◆ YOUR OBJECTIVE ◆
Using the passage below about the Book of Job and Ecclesiastes, explain in one to three sentences why the problem it describes is called theodicy.

◆ PROVIDED PASSAGE ◆
################

The whole Book of Job explores this problem of theodicy (Greek theos, God; dikei, justice): “If God is good, why do bad things happen to good people?” Near the end, Job acquires the power of prophecy - God communicates directly with him. HaShem explains that, despite the inscrutability of His plans, He is invariably always near. And asks the man, “Where were YOU when I laid the foundations of the earth?” (Job 38:4).

How can the Holy God suffer phony piety?

Ecclesiastes – Koheleth – tells of a poor man who, when an enemy attacks a town with his army, saves it, through bravery and wisdom. “Yet,” says the writer, “no man remembered that same poor man… the poor man’s wisdom is despised, and his words are not heard.” Ecclesiastes 9:15-16.

################

◆ DATA EXCERPTS ◆
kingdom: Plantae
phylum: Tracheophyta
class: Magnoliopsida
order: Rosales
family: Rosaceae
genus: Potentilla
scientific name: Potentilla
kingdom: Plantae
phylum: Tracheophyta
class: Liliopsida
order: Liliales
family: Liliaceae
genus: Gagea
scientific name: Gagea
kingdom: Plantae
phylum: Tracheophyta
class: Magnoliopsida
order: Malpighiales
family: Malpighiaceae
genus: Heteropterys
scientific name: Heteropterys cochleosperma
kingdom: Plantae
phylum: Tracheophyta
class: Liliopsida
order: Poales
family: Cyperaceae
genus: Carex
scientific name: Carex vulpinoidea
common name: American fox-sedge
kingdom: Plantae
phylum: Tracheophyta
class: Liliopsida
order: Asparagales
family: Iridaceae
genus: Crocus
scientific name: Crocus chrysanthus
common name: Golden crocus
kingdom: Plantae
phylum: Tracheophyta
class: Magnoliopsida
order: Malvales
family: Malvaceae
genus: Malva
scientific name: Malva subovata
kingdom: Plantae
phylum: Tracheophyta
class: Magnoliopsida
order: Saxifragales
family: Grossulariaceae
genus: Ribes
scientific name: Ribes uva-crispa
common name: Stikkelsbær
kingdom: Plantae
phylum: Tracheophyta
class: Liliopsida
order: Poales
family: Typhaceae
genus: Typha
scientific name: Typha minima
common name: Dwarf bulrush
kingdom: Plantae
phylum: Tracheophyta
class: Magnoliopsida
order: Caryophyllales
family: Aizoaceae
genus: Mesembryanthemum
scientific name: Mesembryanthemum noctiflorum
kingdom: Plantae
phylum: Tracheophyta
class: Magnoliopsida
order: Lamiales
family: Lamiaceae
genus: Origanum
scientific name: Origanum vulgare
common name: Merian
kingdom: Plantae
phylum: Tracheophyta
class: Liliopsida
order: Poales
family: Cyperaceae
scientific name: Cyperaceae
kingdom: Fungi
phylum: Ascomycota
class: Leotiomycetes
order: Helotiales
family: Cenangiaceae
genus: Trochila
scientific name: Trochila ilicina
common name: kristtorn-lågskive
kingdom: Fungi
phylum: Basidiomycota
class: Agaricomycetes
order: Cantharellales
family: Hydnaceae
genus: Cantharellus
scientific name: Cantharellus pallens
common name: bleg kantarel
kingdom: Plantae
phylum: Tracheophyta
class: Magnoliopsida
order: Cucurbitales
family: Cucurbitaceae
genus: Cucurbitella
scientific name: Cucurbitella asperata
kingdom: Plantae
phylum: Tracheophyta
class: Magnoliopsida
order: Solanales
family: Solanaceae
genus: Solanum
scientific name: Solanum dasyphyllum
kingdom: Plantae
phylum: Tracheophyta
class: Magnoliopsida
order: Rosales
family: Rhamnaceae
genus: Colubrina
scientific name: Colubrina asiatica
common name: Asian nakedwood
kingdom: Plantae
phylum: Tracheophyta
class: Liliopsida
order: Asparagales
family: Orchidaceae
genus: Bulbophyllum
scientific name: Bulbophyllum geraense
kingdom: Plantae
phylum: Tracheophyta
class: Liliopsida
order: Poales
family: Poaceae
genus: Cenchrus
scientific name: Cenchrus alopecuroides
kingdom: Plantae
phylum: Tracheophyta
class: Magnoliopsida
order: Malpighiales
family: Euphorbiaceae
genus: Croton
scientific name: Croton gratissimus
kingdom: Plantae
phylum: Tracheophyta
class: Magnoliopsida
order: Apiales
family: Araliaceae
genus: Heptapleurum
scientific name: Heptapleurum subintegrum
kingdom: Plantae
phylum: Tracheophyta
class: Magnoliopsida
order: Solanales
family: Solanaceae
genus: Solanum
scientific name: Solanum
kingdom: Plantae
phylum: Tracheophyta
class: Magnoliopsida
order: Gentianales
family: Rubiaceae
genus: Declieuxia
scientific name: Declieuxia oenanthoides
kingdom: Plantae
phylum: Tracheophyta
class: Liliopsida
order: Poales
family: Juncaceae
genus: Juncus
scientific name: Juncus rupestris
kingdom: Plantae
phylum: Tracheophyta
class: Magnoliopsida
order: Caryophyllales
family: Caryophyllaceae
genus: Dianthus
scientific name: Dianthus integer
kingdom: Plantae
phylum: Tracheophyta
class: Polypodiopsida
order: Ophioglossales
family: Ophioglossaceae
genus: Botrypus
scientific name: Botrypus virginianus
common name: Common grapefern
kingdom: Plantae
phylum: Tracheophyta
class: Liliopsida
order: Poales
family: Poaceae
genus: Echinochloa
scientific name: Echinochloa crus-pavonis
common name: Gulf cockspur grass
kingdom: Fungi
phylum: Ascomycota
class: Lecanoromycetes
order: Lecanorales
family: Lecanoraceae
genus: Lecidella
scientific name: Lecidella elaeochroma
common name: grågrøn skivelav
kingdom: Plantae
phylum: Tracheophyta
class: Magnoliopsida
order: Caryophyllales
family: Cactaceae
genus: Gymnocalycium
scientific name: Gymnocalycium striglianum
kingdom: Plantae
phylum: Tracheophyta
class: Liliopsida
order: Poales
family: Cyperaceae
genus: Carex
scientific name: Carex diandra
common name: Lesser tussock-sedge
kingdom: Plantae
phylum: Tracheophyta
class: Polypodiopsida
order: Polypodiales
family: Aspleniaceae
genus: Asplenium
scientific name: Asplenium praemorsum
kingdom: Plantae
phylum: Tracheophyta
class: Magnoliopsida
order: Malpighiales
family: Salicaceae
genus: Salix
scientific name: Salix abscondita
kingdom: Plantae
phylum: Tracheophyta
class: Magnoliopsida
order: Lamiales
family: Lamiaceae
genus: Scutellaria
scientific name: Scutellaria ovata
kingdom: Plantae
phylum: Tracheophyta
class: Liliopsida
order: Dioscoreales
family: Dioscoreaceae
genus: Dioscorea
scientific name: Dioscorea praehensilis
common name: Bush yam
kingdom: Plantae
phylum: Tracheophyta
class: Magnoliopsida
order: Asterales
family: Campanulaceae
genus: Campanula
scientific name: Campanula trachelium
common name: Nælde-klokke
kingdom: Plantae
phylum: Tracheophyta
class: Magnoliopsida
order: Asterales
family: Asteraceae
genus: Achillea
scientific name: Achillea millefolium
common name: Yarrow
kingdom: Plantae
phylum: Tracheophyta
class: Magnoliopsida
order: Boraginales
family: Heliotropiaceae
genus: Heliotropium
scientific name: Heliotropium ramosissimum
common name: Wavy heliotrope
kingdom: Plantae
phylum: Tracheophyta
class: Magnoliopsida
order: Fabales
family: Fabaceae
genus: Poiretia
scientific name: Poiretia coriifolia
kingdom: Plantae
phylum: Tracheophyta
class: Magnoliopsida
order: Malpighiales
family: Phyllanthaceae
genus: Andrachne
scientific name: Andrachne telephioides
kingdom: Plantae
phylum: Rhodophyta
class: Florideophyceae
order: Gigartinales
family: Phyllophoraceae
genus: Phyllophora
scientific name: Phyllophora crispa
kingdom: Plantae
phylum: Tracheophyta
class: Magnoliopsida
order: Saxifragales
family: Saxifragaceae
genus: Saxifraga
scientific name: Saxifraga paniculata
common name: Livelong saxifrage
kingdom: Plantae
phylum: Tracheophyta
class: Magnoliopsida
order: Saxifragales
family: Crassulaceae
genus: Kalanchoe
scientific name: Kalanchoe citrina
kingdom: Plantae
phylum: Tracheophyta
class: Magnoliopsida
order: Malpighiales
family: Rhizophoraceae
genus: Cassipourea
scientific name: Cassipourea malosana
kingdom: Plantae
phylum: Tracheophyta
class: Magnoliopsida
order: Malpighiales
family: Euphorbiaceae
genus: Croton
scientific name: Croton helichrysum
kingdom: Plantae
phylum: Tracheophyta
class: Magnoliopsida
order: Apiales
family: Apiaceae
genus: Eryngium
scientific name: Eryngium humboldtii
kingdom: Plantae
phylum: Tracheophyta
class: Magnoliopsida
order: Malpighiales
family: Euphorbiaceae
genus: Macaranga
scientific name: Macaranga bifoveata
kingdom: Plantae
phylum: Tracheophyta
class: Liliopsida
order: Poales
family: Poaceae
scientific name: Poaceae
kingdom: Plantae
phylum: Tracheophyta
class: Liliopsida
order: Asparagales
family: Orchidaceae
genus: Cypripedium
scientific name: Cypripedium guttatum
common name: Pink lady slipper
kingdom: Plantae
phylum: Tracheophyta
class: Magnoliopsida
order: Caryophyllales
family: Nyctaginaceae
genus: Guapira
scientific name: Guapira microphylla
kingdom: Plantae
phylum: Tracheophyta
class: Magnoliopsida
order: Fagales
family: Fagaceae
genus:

################

◆ SOLUTION FOR THIS PROBLEM ◆
The name comes from the Greek words theos, meaning God, and dikei, meaning justice. The problem is about God's justice: if God is good, why do bad things happen to good people?